"In this morning's paper," says a note from a female reader, "you have an item about a paving company's 'help wanted' ad. There is humor in it, I suppose, because the qualifications demanded by the employer are so minimal.
"My own story is the opposite, and there is no humor in it for me. I have an excellent education, but there are few job openings in my special field right now, so I have been applying for jobs that require nothing more than average intelligence. I'd rather work at a dull, unattractive job than be unemployed.But nobody will have me.
"'Sorry. You're overqualified for what we have open,' they tell me. I have heard the sentence so often I could scream.

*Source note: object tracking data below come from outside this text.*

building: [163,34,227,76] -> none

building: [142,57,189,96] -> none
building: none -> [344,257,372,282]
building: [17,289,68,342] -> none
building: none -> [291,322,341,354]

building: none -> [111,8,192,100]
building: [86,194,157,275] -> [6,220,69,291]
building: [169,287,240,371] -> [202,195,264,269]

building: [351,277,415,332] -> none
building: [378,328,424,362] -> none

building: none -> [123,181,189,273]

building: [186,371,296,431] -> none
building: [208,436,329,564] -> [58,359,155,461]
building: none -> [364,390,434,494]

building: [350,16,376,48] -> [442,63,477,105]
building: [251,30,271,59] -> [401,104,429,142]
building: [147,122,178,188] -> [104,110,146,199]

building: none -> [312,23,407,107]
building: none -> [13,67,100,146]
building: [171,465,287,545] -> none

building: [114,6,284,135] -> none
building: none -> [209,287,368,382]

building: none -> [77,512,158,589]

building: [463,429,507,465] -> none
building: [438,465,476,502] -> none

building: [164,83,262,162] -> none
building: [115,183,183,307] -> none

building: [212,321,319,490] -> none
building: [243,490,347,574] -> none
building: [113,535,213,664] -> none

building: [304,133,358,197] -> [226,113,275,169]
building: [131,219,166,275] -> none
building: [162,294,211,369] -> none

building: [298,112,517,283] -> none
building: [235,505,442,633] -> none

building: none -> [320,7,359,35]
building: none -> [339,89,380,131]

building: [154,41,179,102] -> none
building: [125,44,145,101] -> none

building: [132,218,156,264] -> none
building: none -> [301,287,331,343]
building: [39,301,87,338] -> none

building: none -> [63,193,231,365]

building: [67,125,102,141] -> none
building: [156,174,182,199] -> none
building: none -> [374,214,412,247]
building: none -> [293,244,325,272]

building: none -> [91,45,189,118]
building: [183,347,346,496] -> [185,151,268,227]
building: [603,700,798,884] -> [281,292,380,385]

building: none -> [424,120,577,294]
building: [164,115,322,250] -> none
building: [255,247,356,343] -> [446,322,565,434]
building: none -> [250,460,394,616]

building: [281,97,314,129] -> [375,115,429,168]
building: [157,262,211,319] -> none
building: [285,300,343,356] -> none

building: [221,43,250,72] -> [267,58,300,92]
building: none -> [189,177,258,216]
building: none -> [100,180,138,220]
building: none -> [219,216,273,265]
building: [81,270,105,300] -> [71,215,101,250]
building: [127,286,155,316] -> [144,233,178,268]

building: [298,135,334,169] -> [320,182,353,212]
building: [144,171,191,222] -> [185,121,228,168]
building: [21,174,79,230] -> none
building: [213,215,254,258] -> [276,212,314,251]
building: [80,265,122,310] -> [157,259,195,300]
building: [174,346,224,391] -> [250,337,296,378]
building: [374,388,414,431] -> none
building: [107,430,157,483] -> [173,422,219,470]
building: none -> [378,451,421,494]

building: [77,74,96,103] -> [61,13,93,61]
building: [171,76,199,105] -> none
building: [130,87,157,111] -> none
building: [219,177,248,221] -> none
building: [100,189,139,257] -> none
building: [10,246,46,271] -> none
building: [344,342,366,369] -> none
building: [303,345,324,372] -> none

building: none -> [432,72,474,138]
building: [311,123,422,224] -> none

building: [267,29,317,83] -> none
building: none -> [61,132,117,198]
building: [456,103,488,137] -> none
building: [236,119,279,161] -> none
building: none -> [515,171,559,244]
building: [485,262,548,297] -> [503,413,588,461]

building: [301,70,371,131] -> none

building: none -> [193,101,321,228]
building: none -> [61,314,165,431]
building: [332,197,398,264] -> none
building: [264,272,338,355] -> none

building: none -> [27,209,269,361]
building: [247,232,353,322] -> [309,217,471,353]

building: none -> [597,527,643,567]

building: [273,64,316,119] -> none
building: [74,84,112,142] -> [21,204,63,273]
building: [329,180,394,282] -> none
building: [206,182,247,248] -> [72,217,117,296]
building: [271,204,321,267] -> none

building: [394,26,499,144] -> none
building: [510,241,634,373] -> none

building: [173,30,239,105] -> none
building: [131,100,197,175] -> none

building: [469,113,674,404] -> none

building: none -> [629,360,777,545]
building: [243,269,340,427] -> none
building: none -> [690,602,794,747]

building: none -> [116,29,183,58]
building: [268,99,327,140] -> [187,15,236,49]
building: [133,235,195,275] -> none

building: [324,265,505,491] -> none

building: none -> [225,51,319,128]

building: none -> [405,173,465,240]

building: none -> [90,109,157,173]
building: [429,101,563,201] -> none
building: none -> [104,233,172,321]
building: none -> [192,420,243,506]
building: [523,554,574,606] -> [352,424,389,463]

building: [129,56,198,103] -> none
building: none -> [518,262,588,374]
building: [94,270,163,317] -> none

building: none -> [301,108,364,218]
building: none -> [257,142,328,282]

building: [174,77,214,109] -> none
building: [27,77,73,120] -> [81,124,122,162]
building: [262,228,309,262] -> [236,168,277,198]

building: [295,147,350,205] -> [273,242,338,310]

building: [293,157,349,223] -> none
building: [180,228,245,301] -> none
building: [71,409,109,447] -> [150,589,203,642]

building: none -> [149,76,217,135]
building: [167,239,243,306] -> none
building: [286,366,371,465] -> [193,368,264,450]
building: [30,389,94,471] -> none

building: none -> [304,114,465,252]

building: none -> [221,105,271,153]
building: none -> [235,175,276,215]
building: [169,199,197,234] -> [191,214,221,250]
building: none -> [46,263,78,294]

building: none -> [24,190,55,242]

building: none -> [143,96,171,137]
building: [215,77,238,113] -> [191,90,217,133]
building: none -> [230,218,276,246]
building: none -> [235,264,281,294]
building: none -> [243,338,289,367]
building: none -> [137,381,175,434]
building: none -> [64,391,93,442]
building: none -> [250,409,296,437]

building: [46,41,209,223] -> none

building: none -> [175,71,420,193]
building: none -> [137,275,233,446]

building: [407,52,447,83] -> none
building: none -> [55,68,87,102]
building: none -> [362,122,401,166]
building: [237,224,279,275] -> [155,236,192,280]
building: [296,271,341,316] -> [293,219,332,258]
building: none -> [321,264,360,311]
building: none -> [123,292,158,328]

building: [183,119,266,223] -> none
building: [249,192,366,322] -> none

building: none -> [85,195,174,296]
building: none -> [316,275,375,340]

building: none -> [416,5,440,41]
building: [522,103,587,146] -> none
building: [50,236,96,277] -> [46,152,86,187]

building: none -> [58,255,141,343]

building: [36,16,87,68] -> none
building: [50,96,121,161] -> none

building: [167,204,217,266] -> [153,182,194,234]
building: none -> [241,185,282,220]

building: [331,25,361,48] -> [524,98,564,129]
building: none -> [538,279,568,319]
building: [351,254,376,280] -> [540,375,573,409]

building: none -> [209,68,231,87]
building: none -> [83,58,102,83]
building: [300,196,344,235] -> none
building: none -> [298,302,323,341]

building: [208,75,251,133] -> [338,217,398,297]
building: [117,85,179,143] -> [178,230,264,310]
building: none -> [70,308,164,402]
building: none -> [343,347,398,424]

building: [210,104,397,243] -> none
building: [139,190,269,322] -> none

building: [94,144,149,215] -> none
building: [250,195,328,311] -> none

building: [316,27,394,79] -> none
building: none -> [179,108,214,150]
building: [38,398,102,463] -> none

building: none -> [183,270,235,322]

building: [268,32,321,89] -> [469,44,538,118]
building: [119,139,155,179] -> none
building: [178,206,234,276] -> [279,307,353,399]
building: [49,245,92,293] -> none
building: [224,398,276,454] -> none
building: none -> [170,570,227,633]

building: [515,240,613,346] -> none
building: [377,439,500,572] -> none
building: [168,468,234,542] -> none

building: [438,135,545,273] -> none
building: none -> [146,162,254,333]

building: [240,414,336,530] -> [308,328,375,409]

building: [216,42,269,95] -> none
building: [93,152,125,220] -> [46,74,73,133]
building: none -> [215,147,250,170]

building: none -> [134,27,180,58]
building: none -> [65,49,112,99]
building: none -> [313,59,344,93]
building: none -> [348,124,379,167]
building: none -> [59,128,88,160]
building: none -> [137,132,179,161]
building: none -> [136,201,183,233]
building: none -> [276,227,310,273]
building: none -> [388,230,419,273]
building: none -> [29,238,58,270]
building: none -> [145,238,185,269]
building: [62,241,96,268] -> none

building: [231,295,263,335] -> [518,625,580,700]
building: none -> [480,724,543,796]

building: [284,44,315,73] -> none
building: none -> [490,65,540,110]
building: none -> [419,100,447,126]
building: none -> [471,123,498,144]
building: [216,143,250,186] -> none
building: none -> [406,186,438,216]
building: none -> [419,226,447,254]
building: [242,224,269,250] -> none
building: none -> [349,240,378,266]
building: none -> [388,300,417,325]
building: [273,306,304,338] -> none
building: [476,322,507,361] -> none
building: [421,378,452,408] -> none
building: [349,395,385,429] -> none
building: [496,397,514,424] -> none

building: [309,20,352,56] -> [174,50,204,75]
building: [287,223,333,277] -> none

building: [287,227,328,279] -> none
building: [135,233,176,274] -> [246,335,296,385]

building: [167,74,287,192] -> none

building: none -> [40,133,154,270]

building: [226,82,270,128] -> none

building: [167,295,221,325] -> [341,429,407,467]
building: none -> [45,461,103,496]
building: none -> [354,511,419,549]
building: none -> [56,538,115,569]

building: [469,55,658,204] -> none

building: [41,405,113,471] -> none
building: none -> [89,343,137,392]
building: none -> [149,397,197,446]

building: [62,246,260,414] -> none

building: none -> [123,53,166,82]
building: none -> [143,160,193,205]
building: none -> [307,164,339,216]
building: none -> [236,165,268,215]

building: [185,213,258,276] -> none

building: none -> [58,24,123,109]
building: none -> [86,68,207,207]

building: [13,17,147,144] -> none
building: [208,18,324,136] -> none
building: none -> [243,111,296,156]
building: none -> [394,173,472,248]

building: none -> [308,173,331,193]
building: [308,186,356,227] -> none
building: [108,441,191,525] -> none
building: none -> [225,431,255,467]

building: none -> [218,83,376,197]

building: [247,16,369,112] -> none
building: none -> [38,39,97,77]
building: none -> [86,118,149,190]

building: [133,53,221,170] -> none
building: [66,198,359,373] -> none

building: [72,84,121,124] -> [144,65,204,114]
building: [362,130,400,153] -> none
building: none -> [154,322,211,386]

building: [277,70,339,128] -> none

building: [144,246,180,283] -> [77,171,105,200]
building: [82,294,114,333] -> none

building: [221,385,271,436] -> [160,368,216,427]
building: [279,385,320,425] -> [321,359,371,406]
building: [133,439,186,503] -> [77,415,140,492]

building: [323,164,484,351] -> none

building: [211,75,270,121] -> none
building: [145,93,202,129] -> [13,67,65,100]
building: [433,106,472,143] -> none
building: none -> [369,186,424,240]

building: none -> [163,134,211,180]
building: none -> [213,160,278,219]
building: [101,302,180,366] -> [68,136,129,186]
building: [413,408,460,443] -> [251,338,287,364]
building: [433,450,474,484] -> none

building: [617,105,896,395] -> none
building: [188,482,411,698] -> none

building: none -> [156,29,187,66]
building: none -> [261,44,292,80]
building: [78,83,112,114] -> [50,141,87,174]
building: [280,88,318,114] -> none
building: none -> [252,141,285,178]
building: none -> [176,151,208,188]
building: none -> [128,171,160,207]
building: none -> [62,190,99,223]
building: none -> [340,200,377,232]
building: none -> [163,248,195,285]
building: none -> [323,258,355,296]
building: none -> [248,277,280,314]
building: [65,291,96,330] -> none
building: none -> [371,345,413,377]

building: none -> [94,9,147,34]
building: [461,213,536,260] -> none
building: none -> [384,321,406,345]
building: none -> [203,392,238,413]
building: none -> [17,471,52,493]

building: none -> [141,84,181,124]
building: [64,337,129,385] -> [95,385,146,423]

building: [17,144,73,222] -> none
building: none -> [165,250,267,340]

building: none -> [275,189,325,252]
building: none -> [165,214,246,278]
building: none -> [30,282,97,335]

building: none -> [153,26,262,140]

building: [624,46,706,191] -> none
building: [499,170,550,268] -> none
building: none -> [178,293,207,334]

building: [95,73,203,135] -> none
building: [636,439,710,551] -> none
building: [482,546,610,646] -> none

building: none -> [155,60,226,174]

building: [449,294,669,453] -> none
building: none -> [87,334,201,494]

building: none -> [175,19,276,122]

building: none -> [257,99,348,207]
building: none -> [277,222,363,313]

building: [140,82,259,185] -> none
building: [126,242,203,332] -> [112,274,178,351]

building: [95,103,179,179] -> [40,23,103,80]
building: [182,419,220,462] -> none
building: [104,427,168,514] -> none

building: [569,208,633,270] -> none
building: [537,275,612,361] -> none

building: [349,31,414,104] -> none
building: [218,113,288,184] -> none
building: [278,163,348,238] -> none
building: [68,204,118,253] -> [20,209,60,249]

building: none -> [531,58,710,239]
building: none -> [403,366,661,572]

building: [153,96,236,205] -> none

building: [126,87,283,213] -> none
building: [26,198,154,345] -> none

"If the owners of a little mom-and-pop store advertise for a stock boy, I suppose they could justify turning down an applicant with a college degree. The 'overqualified' applicant would probably resign as soon as he could find a better job, so the store would have to start looking for another stock boy.
"However, the firms that have been turning me down (and others like me, I'm sure) have all been large companies. They all need, and employ, people with a variety of talents. It seems to me that it is stupid of them to turn down any person merely because that applicant's skills, education or intelligence are greater than the requirements of the currently advertised job.
They ought to be delighted at the opportunity to get a well qualified person into their organization, in any capacity. Instead they shun the well qualified applicant.
"As one who is seeking employment, possibly I am prejudiced in my view. But I think if I were sitting on the other side of the desk, if I were an owner or a manager and I were interviewing an overqualified applicant, I would say: 'If you want the job, it's yours. However, I want you to know that there are better jobs to be had in this organization, and you seem to me to be the kind of person who could fill some of them. Show us what you can do in this low-level job, and we'll keep our eye on you to see if you can help us at a higher level.' Mr. Gold, wouldn't it seem to you that this would be a more intelligent approach than turning down applicants who have the ability to do better than routine work?"
Yes, I think you have stated the case very well. Many a company is now headed by somebody who began at the very bottom and was - obviously - overqualified to remain at the bottom. One of these days, your luck will turn. When it does, I hope the job you get will be with a firm that is intelligent enough to appreciate intelligence - and find room for it.